Reading text:
Dance Review - nytimes.com
By ALASTAIR MACAULAY
Published: August 19, 2012  
Indian Dance via Bollywood, by Way of Russia, Near Wall Street

Indian Dance at Downtown Dance Festival
  
In February, as I stood in line to collect my visa to go to India, the man next to me said: "You're interested in Indian dance? But then you have to go to Bombay." He was referring to dance in Bollywood movies.

Indian Dance at Downtown Dance Festival
Sara Krulwich/The New York Times

Downtown Dance Festival Members of the Mayuri Dance Group, from Petrozavodsk, Russia, performing at 1 New York Plaza on Friday during the "Erasing Borders" program of Indian Dance.
That memory came back on Friday at 1 New York Plaza, as the weeklong Downtown Dance Festival closed with its annual "Erasing Borders" program of Indian dance, presented by the Indo-American Arts Council. The organizers, devoted to the classical forms of Indian dance, have offered several rare examples in previous years, but they don't exclude other Indian dance forms. And despite the Indo-American label, they include countries other than India and the United States. So you had to laugh on Friday: not only did the 90-minute concert begin and end with several chunks of Bollywood dance, but it was also Bollywood by way of Russia.

I've never seen the plaza more crowded, with many standees. Who wouldn't cherish the juxtaposition of the financial district (with traffic visible on two sides of the plaza) and Indian dance (with its complex evocations of faraway culture, its bright attire and the lavish color of its generously amplified music). Every year I look forward to the contrast.

The Russian dancers - the Mayuri Dance Group, from Petrozavodsk - were big hits, performing eight numbers with zest, glee and an array of costumes so admirably vivid that audience members exclaimed about them. Combinations of azure with gold, emerald with cream, and black with scarlet flooded the cityscape with color. The dancing, often with lip-syncing and flashing eyes, had all of Bollywood's engaging vivacity. As so often in Bollywood, shoulders or pelvises would throb to the beat like pulses. (I read with happy fascination that the Mayuri group was founded in 1987 at the Railway Workers Cultural Center of Petrozavodsk; training there also includes the Indian classical idioms of Bharata Natyam and Kathak.)

In a final bhangra number, "Jatt Ho Gaya Sharabi," three male roles were so well played and the performers so convincingly bearded that few in the audience realized that the dancers were women (whom we'd seen dancing as such earlier). The most breathtaking item was "Mera Naam Chin Chin Chu," a long and energetic solo danced by Natalia Fridman to a 1950s song (recorded by Geeta Dutt) of very bubbly Indian rock 'n' roll. You could tie yourself in knots over the politically incorrect ethnology here. The words "Chin Chin Chu" may have been based on the 1916 London hit show "Chu Chin Chow," a vision of Chinese Orientalism now coming back to us via India via Russia. Ms. Fridman's unflagging brio was cause for delight.

The three classical genres represented on Friday were Bharata Natyam, Kathak and Kuchipudi. Impressively, the Bharata Natyam group - the choreographer Sonali Skandan and Jiva Dance from New York - included a Nigerian dancer; while Bageshree Vaze, the Kathak dancer, though born in India, was raised and lives in Canada and performed to her own recordings.

Stated task a: From the entries below, reproduce without changes the lines starting at the one that contains "memory of J." and ending at the one that contains "dis''8[) b'8]~ b'8[-- gis'8]-_ r2 |", with both of those lines included.

The data:

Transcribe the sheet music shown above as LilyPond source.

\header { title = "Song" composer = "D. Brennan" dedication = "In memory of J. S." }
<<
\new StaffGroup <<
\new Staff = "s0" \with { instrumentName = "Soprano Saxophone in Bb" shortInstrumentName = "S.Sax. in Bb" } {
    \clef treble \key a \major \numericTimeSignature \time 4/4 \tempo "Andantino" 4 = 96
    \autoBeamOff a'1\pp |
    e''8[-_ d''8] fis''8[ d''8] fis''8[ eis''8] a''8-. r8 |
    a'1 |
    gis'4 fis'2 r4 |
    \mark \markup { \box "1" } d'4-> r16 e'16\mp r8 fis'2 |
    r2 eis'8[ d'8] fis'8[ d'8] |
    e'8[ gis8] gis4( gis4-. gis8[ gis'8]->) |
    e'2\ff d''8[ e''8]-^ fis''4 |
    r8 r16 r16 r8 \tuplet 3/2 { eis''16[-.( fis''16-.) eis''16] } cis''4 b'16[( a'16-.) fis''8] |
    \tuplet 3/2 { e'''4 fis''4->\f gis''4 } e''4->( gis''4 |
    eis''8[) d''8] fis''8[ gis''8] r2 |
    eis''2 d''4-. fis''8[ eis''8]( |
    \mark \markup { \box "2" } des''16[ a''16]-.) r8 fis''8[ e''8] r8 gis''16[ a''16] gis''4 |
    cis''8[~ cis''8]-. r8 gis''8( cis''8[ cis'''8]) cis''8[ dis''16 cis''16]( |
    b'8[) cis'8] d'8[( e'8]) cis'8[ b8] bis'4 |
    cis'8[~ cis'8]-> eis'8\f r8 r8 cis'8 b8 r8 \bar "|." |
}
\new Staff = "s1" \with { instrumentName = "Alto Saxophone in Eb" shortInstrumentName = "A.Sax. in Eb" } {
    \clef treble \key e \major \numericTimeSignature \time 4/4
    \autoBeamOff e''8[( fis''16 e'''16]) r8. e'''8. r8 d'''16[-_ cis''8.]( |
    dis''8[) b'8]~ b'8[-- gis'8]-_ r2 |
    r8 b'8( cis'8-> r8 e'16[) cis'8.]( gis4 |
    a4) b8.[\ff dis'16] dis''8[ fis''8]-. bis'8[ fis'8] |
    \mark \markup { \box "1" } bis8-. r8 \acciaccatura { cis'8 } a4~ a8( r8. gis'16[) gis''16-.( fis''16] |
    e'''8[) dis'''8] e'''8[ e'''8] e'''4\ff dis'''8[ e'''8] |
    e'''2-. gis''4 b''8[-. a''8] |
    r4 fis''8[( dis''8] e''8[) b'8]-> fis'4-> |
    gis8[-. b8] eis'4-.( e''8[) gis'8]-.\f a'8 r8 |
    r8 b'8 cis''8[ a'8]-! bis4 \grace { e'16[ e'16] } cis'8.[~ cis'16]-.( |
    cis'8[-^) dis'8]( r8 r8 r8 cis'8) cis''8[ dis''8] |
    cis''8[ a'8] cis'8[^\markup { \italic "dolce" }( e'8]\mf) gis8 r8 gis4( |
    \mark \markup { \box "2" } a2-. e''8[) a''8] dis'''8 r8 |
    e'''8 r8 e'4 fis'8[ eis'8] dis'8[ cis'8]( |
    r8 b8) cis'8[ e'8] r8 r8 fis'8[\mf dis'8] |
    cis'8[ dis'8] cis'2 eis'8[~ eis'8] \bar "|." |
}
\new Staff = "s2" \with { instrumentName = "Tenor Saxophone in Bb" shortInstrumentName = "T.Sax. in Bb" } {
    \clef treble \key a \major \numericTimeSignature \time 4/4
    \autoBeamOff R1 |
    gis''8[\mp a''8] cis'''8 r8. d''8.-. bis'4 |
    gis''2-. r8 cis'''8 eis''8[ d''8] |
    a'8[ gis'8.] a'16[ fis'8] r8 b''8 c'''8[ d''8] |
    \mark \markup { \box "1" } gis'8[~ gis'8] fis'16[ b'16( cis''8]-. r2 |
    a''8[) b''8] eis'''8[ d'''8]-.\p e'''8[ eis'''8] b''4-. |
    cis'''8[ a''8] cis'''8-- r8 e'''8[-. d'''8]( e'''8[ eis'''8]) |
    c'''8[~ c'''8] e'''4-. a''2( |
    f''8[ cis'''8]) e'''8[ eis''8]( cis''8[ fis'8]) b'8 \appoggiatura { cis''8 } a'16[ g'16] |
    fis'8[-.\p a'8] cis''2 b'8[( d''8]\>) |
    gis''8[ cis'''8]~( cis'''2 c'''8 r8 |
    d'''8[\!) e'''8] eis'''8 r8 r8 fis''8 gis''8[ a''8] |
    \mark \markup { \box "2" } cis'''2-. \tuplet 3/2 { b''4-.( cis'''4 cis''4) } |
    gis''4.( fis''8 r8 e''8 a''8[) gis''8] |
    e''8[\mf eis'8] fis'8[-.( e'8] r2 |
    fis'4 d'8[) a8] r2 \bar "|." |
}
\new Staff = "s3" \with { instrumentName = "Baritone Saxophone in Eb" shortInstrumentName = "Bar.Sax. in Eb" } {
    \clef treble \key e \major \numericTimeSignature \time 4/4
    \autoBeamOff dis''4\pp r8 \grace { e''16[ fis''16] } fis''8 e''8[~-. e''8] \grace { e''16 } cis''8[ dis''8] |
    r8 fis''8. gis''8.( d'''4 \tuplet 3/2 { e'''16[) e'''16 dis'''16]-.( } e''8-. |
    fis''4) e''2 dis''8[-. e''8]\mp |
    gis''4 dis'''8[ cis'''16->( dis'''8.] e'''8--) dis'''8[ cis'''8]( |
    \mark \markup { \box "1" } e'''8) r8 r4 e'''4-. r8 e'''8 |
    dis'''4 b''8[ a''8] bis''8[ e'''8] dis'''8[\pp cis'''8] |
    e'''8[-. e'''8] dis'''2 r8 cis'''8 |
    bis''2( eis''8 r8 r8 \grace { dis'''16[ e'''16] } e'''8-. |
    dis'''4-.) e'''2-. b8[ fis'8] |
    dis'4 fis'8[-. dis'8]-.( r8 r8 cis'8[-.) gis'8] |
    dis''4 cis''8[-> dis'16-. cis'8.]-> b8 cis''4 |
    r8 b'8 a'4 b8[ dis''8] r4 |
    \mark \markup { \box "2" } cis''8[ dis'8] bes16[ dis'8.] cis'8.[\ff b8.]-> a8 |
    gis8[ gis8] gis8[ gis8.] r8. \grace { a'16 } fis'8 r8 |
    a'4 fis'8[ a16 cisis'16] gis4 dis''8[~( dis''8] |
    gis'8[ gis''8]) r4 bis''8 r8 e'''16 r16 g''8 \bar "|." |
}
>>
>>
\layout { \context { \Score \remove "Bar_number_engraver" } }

Stated task b: For each statement, say whether it agrees with the dance review, and quote the words from the review that decide it: (i) The Mayuri Dance Group was founded in 1987. (ii) The concert lasted two hours. (iii) Bageshree Vaze was born in Canada.

Worked answer a:
\header { title = "Song" composer = "D. Brennan" dedication = "In memory of J. S." }
<<
\new StaffGroup <<
\new Staff = "s0" \with { instrumentName = "Soprano Saxophone in Bb" shortInstrumentName = "S.Sax. in Bb" } {
    \clef treble \key a \major \numericTimeSignature \time 4/4 \tempo "Andantino" 4 = 96
    \autoBeamOff a'1\pp |
    e''8[-_ d''8] fis''8[ d''8] fis''8[ eis''8] a''8-. r8 |
    a'1 |
    gis'4 fis'2 r4 |
    \mark \markup { \box "1" } d'4-> r16 e'16\mp r8 fis'2 |
    r2 eis'8[ d'8] fis'8[ d'8] |
    e'8[ gis8] gis4( gis4-. gis8[ gis'8]->) |
    e'2\ff d''8[ e''8]-^ fis''4 |
    r8 r16 r16 r8 \tuplet 3/2 { eis''16[-.( fis''16-.) eis''16] } cis''4 b'16[( a'16-.) fis''8] |
    \tuplet 3/2 { e'''4 fis''4->\f gis''4 } e''4->( gis''4 |
    eis''8[) d''8] fis''8[ gis''8] r2 |
    eis''2 d''4-. fis''8[ eis''8]( |
    \mark \markup { \box "2" } des''16[ a''16]-.) r8 fis''8[ e''8] r8 gis''16[ a''16] gis''4 |
    cis''8[~ cis''8]-. r8 gis''8( cis''8[ cis'''8]) cis''8[ dis''16 cis''16]( |
    b'8[) cis'8] d'8[( e'8]) cis'8[ b8] bis'4 |
    cis'8[~ cis'8]-> eis'8\f r8 r8 cis'8 b8 r8 \bar "|." |
}
\new Staff = "s1" \with { instrumentName = "Alto Saxophone in Eb" shortInstrumentName = "A.Sax. in Eb" } {
    \clef treble \key e \major \numericTimeSignature \time 4/4
    \autoBeamOff e''8[( fis''16 e'''16]) r8. e'''8. r8 d'''16[-_ cis''8.]( |
    dis''8[) b'8]~ b'8[-- gis'8]-_ r2 |

Worked answer b:
(i) Yes: "the Mayuri group was founded in 1987 at the Railway Workers Cultural Center of Petrozavodsk"
(ii) No: "the 90-minute concert"
(iii) No: "though born in India, was raised and lives in Canada"